● Work instructions
Copy each line below as written, but skip the pictures.

++++

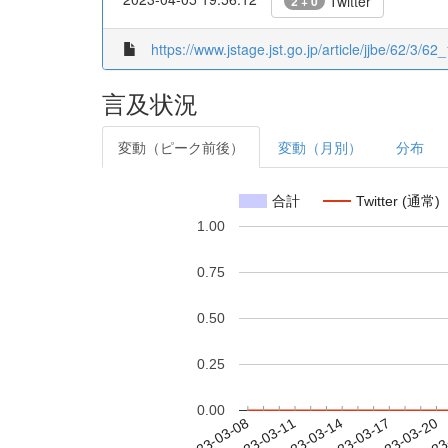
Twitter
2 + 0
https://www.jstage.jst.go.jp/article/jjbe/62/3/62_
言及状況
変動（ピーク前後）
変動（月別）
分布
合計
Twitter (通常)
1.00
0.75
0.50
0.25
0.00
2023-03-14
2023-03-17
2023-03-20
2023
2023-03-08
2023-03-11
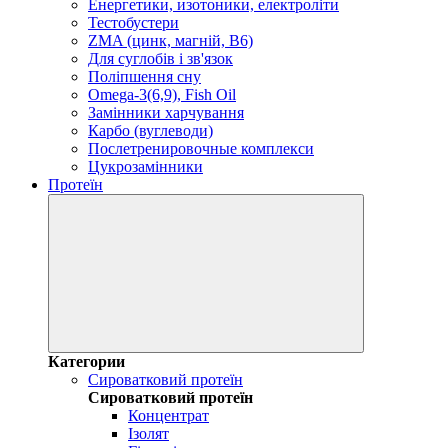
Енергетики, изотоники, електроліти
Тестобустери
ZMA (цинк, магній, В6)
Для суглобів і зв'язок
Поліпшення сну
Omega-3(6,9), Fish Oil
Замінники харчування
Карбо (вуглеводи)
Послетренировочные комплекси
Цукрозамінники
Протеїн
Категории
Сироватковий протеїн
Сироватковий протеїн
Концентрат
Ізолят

++++

● Result below
Twitter
2 + 0
https://www.jstage.jst.go.jp/article/jjbe/62/3/62_
言及状況
変動（ピーク前後）
変動（月別）
分布
合計
Twitter (通常)
1.00
0.75
0.50
0.25
0.00
2023-03-14
2023-03-17
2023-03-20
2023
2023-03-08
2023-03-11
Енергетики, изотоники, електроліти
Тестобустери
ZMA (цинк, магній, В6)
Для суглобів і зв'язок
Поліпшення сну
Omega-3(6,9), Fish Oil
Замінники харчування
Карбо (вуглеводи)
Послетренировочные комплекси
Цукрозамінники
Протеїн
Категории
Сироватковий протеїн
Сироватковий протеїн
Концентрат
Ізолят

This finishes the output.